PASSAGE SHOWN:
=== Begin Enclosure ===
True. Unless you're Mel Gibson.

But inflection-light Midwestern is still a honking great accent to me. Not that I count, not being American and all that. Mostly I was headed toward the point that she's not going to sound neutral to everyone--the lack of y'all will be strange for some.

Which leads me to wonder--the Midwestern accent you refer to is like Britain's Received Pronunciation, right? Does the entire country have a tacit agreement as to what it sounds like? RP was, in my memory, not so much inflection-light as it was proper, and therefore a bit stuck up.


Frankenbuddha - Jan 24, 2007 8:12:59 am PST #7150 of 10001
"We are the Goon Squad and we're coming to town...Beep! Beep!" - David Bowie, "Fashion"

Odets deserved it! Florid romantic working man bullshit turns into instant hack in Hollywood. He did it to support his family, sure, but he still became a horrible hack.

If SWEET SMELL OF SUCCESS is hack work, I should be so lucky as to be such a hack.


DavidS - Jan 24, 2007 8:15:14 am PST #7151 of 10001
"Look, son, if it's good enough for Shirley Bassey, it's good enough for you."

If SWEET SMELL OF SUCCESS is hack work, I should be so lucky as to be such a hack.
=== End Enclosure ===
SUPPLIED RECORDS:
=== Begin Enclosure ===
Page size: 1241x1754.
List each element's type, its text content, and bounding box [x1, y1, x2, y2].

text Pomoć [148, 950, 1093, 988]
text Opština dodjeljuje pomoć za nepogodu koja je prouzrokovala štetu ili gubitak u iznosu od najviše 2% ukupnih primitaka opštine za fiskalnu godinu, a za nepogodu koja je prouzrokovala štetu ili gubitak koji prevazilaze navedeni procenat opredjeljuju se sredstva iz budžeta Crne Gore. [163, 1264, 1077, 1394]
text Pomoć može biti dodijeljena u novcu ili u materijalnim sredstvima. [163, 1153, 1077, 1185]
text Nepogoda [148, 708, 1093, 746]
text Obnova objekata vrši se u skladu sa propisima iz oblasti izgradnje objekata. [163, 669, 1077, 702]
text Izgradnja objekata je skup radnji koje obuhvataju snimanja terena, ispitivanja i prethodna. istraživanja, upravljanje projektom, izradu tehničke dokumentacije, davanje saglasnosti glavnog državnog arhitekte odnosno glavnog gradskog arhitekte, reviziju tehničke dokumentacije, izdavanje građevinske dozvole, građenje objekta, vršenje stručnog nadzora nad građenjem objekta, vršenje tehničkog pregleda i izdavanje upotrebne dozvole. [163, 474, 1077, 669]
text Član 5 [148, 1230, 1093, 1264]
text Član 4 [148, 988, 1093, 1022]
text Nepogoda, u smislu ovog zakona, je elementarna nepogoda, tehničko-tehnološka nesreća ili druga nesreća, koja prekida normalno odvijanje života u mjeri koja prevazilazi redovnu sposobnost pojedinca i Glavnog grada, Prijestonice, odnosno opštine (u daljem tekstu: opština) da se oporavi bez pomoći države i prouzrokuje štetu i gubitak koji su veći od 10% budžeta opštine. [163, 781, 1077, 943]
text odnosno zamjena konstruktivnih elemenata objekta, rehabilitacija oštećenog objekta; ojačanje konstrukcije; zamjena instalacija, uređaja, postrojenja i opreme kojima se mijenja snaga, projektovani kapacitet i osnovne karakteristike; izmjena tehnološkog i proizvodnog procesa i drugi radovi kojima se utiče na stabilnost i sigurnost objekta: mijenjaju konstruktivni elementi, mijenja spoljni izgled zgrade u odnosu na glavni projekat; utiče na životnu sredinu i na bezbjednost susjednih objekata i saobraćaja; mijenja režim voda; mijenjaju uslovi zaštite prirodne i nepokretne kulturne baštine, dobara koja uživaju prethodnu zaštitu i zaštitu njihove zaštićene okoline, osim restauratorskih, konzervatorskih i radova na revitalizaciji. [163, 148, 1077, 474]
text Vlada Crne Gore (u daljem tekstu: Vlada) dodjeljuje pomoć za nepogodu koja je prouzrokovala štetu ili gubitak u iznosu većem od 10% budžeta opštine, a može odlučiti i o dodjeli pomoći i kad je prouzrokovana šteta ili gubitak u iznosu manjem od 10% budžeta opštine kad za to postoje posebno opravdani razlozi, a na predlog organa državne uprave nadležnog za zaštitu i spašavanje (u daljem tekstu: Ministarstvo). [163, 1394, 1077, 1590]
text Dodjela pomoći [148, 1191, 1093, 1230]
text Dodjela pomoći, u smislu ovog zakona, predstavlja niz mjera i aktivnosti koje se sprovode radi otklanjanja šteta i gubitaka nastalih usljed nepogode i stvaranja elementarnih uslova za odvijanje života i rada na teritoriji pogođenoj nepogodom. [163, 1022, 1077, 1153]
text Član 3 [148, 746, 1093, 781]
=== End Enclosure ===
WORK TO COMPLETE:
A - In the forum thread, which British accent is the Midwestern accent compared to?
B - Continue the forum thread from the point where the excerpt ends.
The entries come from a separate source, unrelated to the forum thread.

PER-TASK ANSWERS:
A - Received Pronunciation (RP).

B -
Well, you're right. Sweet Smell does have about nine thousand memorable lines. But he did do a lot of crap.

::checks IMDB::

I did like Clash By Night and The Big Knife (though it must be said it is one of the lesser noirs with "Big" in the title. Certainly compared to The Big Sleep or The Big Heat or The Big Combo).


Matt the Bruins fan - Jan 24, 2007 8:24:23 am PST #7152 of 10001
"I remember when they eventually introduced that drug kingpin who murdered people and smuggled drugs inside snakes and I was like 'Finally. A normal person.'” —RahvinDragand

I think Midwestern is sort of the neutral TV and radio-announcer dialect, so it's really more widespread than just the Midwest. Most places in this country hear the dialect I'm thinking of with network news, national commercials, the movie trailer voiceover guy, etc. I don't know how well that translates to Received Pronunciation... it's generally grammatically correct English, but I don't know that it has a connotation of elitism like, say, a proper New England accent does.

I suppose for Diana the ideal would be someone who's a native speaker of Greek but has learned English fluently. Not sure if there are many actresses fitting that description who could do the action hero thing and be familiar enough to US audiences for the studio's sake, though.


Nutty - Jan 24, 2007 8:25:33 am PST #7153 of 10001
"Mister Spock is on his fanny, sir. Reports heavy damage."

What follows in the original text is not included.